• **SOURCE PASSAGE**:
Posted September 15, 2006
Book: The Life and Vision of Brother Roger of Taize
Author: Kathryn Spink
GIA Publications, Inc. Chicago, IL. 2006. Pp. 204
An Excerpt from the Jacket:
This is the authorized biography of the man who made the phenomenon of Taize possible. It is the story of a life which took Brother Roger, the charismatic founder and leader of the Taize community, from the slums of Calcutta and New York’s Hell’s Kitchen to the United Nation’s building and the great cathedrals of Europe. Brother Roger was imbued with a spontaneity and wisdom that made him the companion of popes and of little children. He was one of the best-loved Christian leaders of our time.
In August 2005, Brother Roger was attacked and killed while praying with more than 2,000 young people. His death came almost 65 years after he crossed the border from his native Switzerland into war-ravaged France and settled in the tiny village of Taize. At a time when Europe was torn asunder, Brother Roger had asked himself why such conflict should exist between people, and particularly between Christians. He found himself called to establish a community in which reconciliation and peace would be made concrete day by day. Today, thousands of young people from all over the world and from all denominations gather each week at Taize to pray, study and worship.

• **RECORDED DATA**:
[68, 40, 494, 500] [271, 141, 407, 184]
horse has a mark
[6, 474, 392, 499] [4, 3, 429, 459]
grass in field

• **TASKS FOR THIS EXERCISE**:
- a) Reproduce the Brother Roger book notice from "In August 2005, Brother" up to and including "study and worship.".
- b) According to the Brother Roger book notice, which country was Brother Roger a native of?
- c) Continue the Brother Roger book notice from where it stops.

• **THE REPLIES**:
- a)
In August 2005, Brother Roger was attacked and killed while praying with more than 2,000 young people. His death came almost 65 years after he crossed the border from his native Switzerland into war-ravaged France and settled in the tiny village of Taize. At a time when Europe was torn asunder, Brother Roger had asked himself why such conflict should exist between people, and particularly between Christians. He found himself called to establish a community in which reconciliation and peace would be made concrete day by day. Today, thousands of young people from all over the world and from all denominations gather each week at Taize to pray, study and worship.

- b) Switzerland.

- c)
An Excerpt from the Book:
We spoke next of intuition, a faculty which Brother Roger saw as a gift from God ‘because it allows us to discover God through others’. ‘My life’, he told me, ‘consists of discerning in others that which torments them and that which cheers them and communicating in their suffering and their joy.’ in such a life, intuition makes it possible to understand the essential in others, to grasp without many words, to identify another’s anguish. ‘Intelligence only enables us to understand the surface of another. In the life of the gospel, intuition is there to support compassion, to make compassion possible, to avoid unnecessary dialogue. It enables us to discern the reflection of God. And that is all we can do’, he added. ‘We can try to approach the reliefs, the contours of an immeasurable mystery that is God, but we draw near to it a good deal and that is enough for me to live.’ Perhaps here too there lay a clue to Brother Roger’s reticence. Knowing itself to be poor, Taize does not profess to hold the answers to this world’s problems. It seeks only to be a listening companion to those who seek the one reality, to search with other searchers for the sources of faith, and in this respect as in all others the community and its founder are one.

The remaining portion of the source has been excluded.